Stored data:
%%
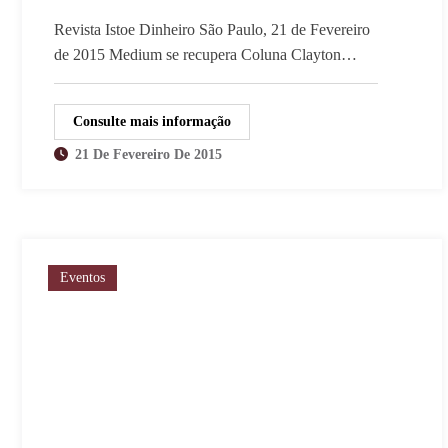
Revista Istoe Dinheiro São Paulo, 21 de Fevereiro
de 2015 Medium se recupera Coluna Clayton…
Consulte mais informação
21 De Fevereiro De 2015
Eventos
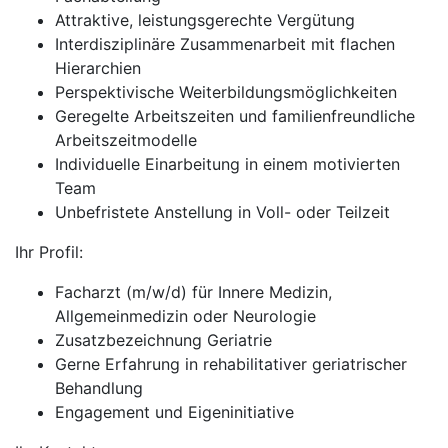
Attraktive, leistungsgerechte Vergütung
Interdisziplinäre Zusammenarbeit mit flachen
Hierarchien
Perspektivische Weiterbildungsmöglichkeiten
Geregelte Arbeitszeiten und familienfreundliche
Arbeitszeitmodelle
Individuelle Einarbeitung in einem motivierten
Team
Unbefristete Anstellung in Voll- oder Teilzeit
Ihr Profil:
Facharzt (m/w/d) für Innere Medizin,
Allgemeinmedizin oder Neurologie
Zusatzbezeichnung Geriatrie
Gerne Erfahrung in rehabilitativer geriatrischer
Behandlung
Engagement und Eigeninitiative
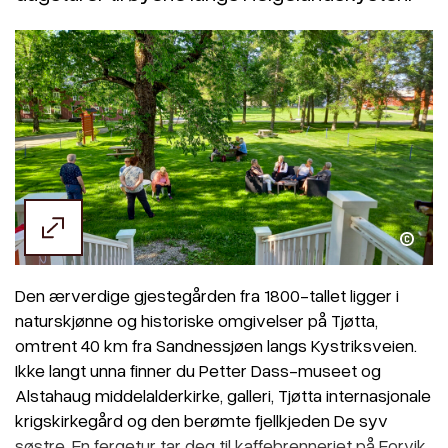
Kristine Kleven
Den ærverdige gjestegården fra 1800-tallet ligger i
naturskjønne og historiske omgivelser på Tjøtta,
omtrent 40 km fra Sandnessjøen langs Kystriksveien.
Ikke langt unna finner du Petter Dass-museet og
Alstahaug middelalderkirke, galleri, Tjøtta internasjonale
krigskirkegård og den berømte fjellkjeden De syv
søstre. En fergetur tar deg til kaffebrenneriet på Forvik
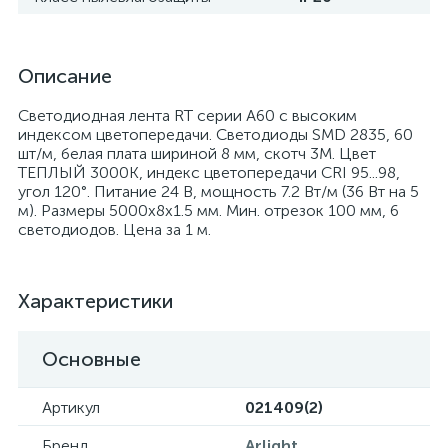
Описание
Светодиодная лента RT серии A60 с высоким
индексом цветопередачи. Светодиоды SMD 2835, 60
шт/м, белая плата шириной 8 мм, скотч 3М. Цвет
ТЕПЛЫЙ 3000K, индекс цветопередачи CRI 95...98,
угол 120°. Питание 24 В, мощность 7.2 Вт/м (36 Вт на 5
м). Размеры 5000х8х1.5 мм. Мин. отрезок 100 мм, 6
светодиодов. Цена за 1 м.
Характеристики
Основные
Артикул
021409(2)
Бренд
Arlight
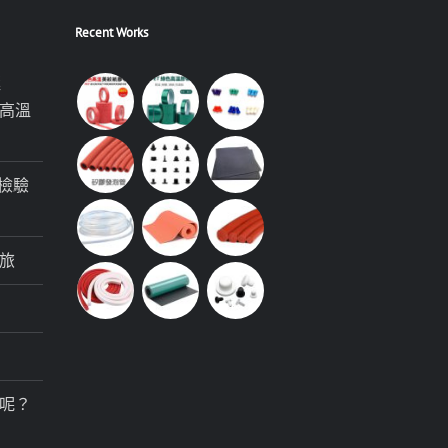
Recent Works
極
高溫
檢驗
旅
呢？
%%
%%
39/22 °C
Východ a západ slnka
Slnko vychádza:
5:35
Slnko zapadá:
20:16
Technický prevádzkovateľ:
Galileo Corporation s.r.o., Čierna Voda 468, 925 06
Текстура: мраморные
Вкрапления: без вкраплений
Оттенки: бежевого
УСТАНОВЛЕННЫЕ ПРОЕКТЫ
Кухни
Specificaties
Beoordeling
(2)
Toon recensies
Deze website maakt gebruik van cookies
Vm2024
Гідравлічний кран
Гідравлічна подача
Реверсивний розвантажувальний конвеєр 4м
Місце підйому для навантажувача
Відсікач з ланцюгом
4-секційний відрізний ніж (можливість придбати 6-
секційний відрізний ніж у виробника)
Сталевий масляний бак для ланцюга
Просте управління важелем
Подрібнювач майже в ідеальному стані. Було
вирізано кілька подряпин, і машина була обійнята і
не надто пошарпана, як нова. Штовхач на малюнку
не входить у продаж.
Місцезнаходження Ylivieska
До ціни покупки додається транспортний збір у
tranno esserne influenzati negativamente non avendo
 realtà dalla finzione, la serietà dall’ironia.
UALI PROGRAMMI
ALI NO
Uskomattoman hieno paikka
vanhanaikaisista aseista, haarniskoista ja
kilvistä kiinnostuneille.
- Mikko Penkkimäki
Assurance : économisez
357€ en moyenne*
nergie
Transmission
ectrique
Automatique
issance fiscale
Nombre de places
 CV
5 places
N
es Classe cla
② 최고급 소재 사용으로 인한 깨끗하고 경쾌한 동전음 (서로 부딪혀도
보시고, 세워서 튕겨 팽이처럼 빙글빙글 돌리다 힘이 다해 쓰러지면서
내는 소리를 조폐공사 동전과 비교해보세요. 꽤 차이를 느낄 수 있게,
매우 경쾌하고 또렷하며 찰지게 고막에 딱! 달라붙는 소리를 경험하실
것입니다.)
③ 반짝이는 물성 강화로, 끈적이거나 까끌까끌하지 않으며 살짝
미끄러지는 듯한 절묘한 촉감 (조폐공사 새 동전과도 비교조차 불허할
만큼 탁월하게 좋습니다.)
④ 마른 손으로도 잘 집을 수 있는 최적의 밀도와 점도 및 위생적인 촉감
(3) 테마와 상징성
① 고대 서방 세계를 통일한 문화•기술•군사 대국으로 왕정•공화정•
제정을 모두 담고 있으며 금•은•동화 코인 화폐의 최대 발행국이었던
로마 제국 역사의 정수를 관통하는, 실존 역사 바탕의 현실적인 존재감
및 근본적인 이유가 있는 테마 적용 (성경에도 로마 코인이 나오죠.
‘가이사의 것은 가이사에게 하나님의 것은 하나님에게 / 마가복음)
%%
§ **Task directions**:
From the entries above, print the lines beginning at the one with "제정을 모두 담고 있으며 금•은•동화 코인 화폐의 최대 발행국이었던" and stopping after the one with "하나님에게 / 마가복음)", exactly as written and with nothing else.

§ **Task response**:
제정을 모두 담고 있으며 금•은•동화 코인 화폐의 최대 발행국이었던
로마 제국 역사의 정수를 관통하는, 실존 역사 바탕의 현실적인 존재감
및 근본적인 이유가 있는 테마 적용 (성경에도 로마 코인이 나오죠.
‘가이사의 것은 가이사에게 하나님의 것은 하나님에게 / 마가복음)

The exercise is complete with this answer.